Jak reagujesz na ciszę – inspiruje Cię czy męczy?

Cisza jest dla mnie przestrzenią twórczą – to właśnie w niej rodzą się moje najlepsze pomysły. Lubię ten moment, gdy wszystko zwalnia, a ja mogę wsłuchać się w siebie i po prostu malować. Czasem nie wiem nawet, kiedy praca się kończy – ręka prowadzi się sama, a myśli cichną. To nie tylko proces twórczy, ale też moja osobista terapia. W ciszy jestem najbardziej sobą – wtedy powstają prace pełne emocji, delikatności i spokoju, które tak bardzo chcę przekazać dalej.

Co zmieniło się w Tobie od czasu, gdy zaczynałaś swoją przygodę z marką?
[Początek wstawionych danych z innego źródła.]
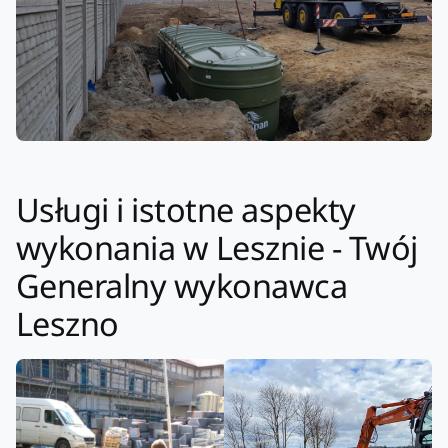
Usługi i istotne aspekty
wykonania w Lesznie - Twój
Generalny wykonawca
Leszno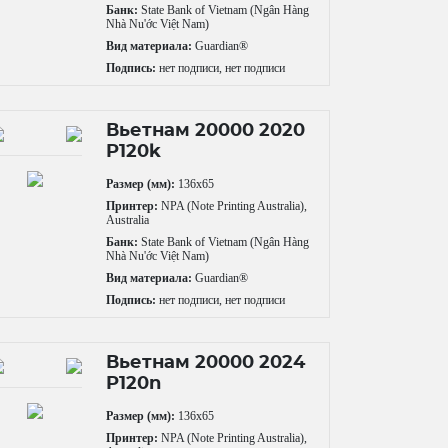
Банк:
State Bank of Vietnam (Ngân Hàng
Nhà Nu'ớc Việt Nam)
Вид материала:
Guardian®
Подпись:
нет подписи, нет подписи
Вьетнам 20000 2020
P120k
Размер (мм):
136x65
Принтер:
NPA (Note Printing Australia),
Australia
Банк:
State Bank of Vietnam (Ngân Hàng
Nhà Nu'ớc Việt Nam)
Вид материала:
Guardian®
Подпись:
нет подписи, нет подписи
Вьетнам 20000 2024
P120n
Размер (мм):
136x65
Принтер:
NPA (Note Printing Australia),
Odkąd zaczęłam tworzyć Lalenaroom, zmieniło się we mnie bardzo wiele – przede wszystkim nauczyłam się planowania i cierpliwości. Początkowo wydawało mi się, że wystarczy tylko rysować, że to właśnie samo malowanie będzie sednem pracy. A to przecież dopiero początek. Własna marka to także codzienna troska o sklep, kontakt z klientami, pakowanie, marketing, zdjęcia, szukanie inspiracji i mnóstwo decyzji, które trzeba podejmować z głową – ale też z sercem. Zrozumiałam też, że nie każda praca musi ujrzeć światło dzienne – wiele ilustracji wylądowało w koszu, bo po prostu „to nie było to". Kiedyś mnie to frustrowało, dziś wiem, że to naturalna część procesu. Nauczyłam się ufać swojej intuicji, odpuszczać, gdy coś nie gra, i cieszyć się drogą – nie tylko efektem końcowym. Zyskałam też większą wiarę w siebie i w to, że twórczość ma sens, gdy płynie prosto z serca.